PROVIDED DATA -
:::::
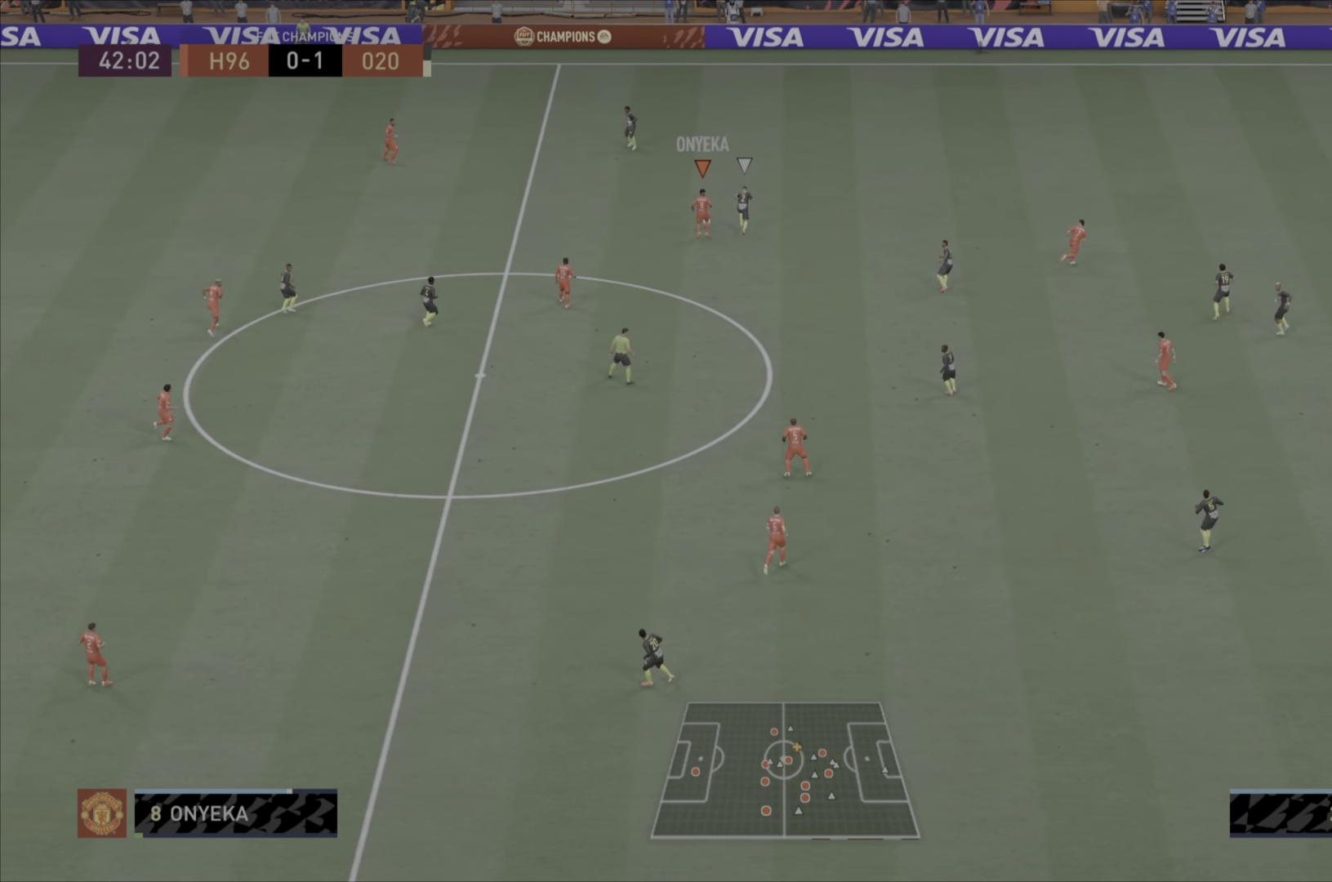
{"buttons": [], "left_stick": "down", "right_stick": "center", "events": [[50, "left_stick", "left"], [117, "CROSS", "up"], [150, "left_stick", "down-left"], [367, "left_stick", "down"]]}
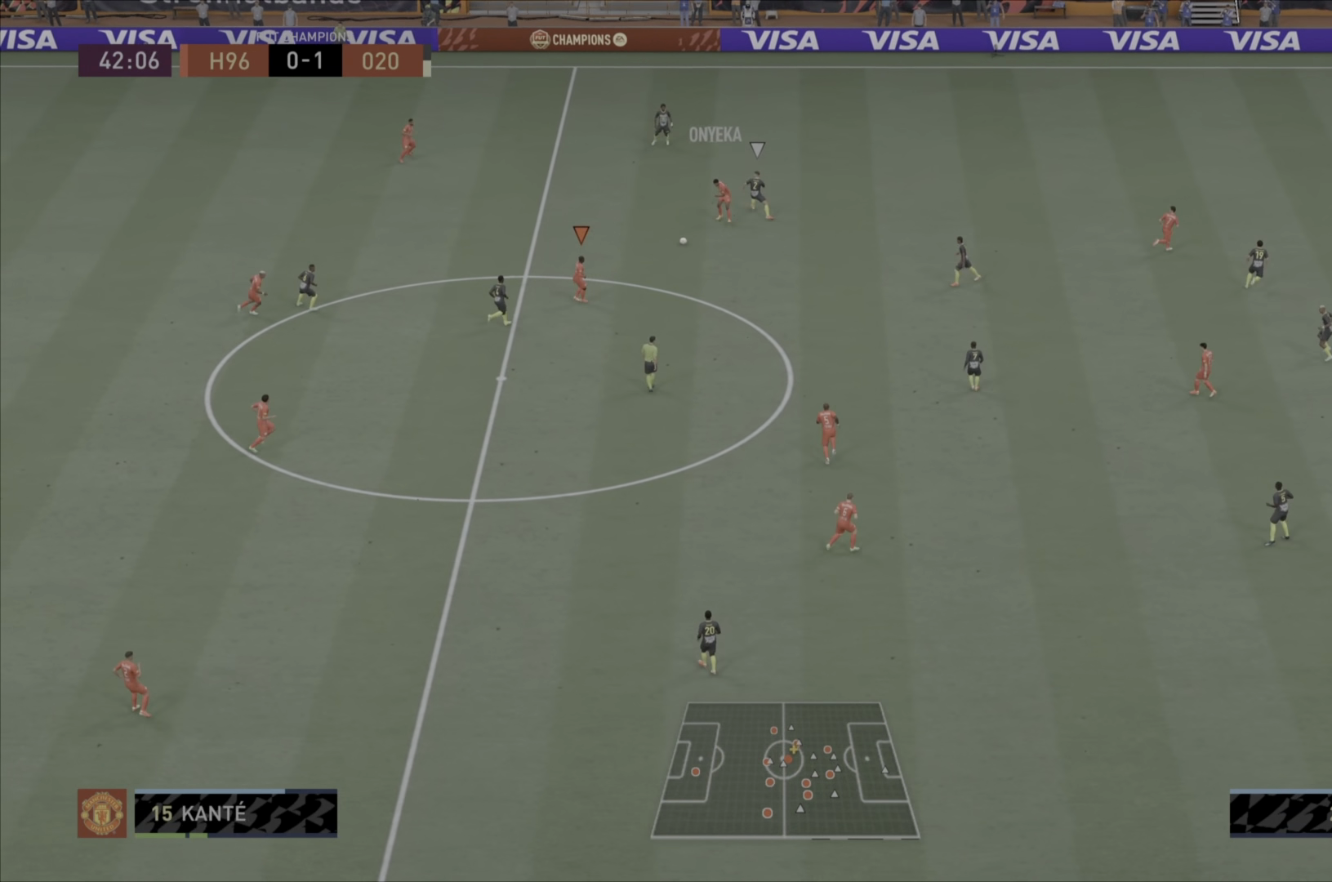
{"buttons": [], "left_stick": "right", "right_stick": "center", "events": [[151, "left_stick", "center"], [301, "left_stick", "right"]]}
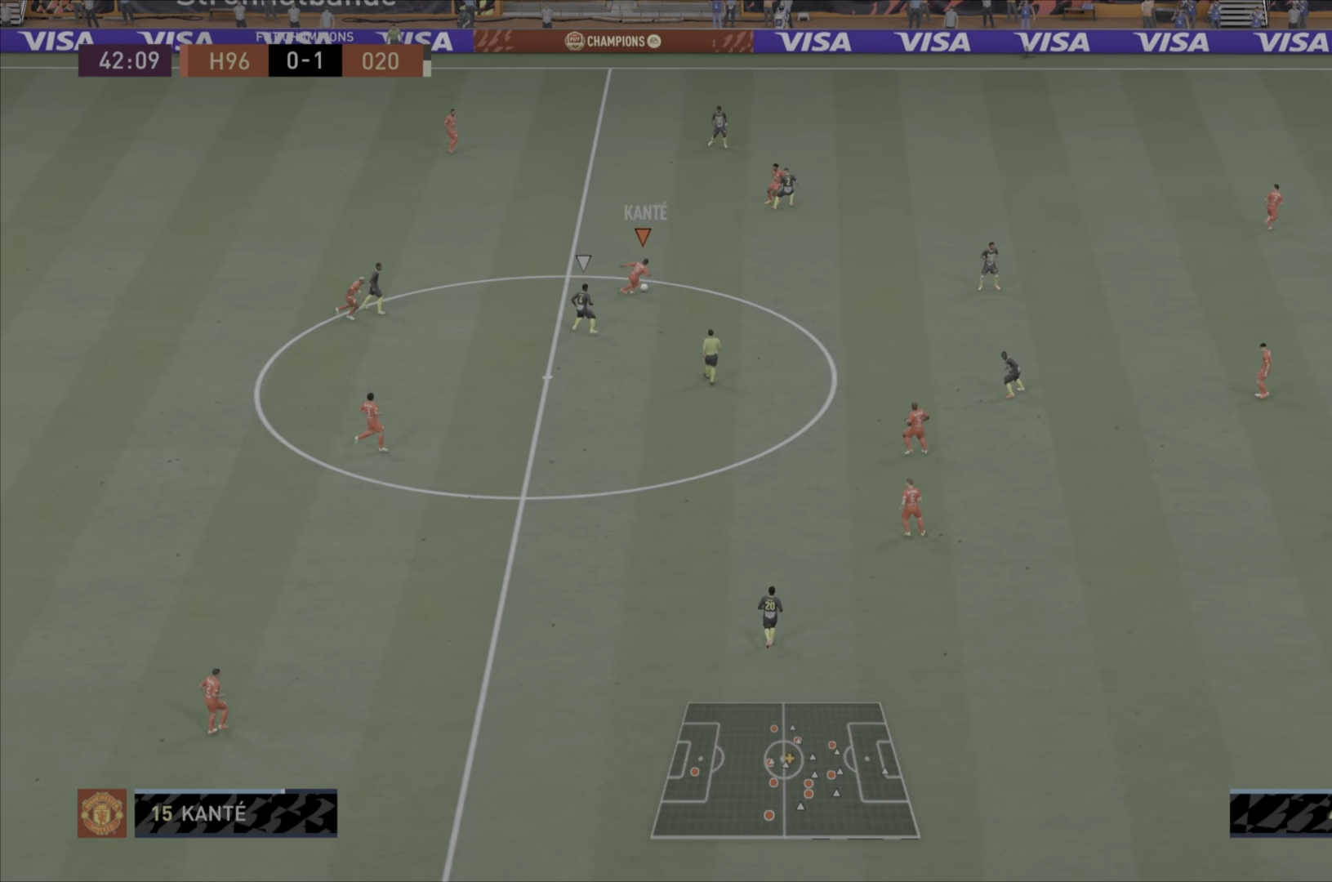
{"buttons": [], "left_stick": "down-right", "right_stick": "center", "events": [[167, "left_stick", "down-right"], [200, "CROSS", "down"], [334, "CROSS", "up"]]}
:::::
EXERCISE - Copy every line of the material above in which the word "down" appears.

ANSWER TO THE EXERCISE -
{"buttons": [], "left_stick": "down", "right_stick": "center", "events": [[50, "left_stick", "left"], [117, "CROSS", "up"], [150, "left_stick", "down-left"], [367, "left_stick", "down"]]}
{"buttons": [], "left_stick": "down-right", "right_stick": "center", "events": [[167, "left_stick", "down-right"], [200, "CROSS", "down"], [334, "CROSS", "up"]]}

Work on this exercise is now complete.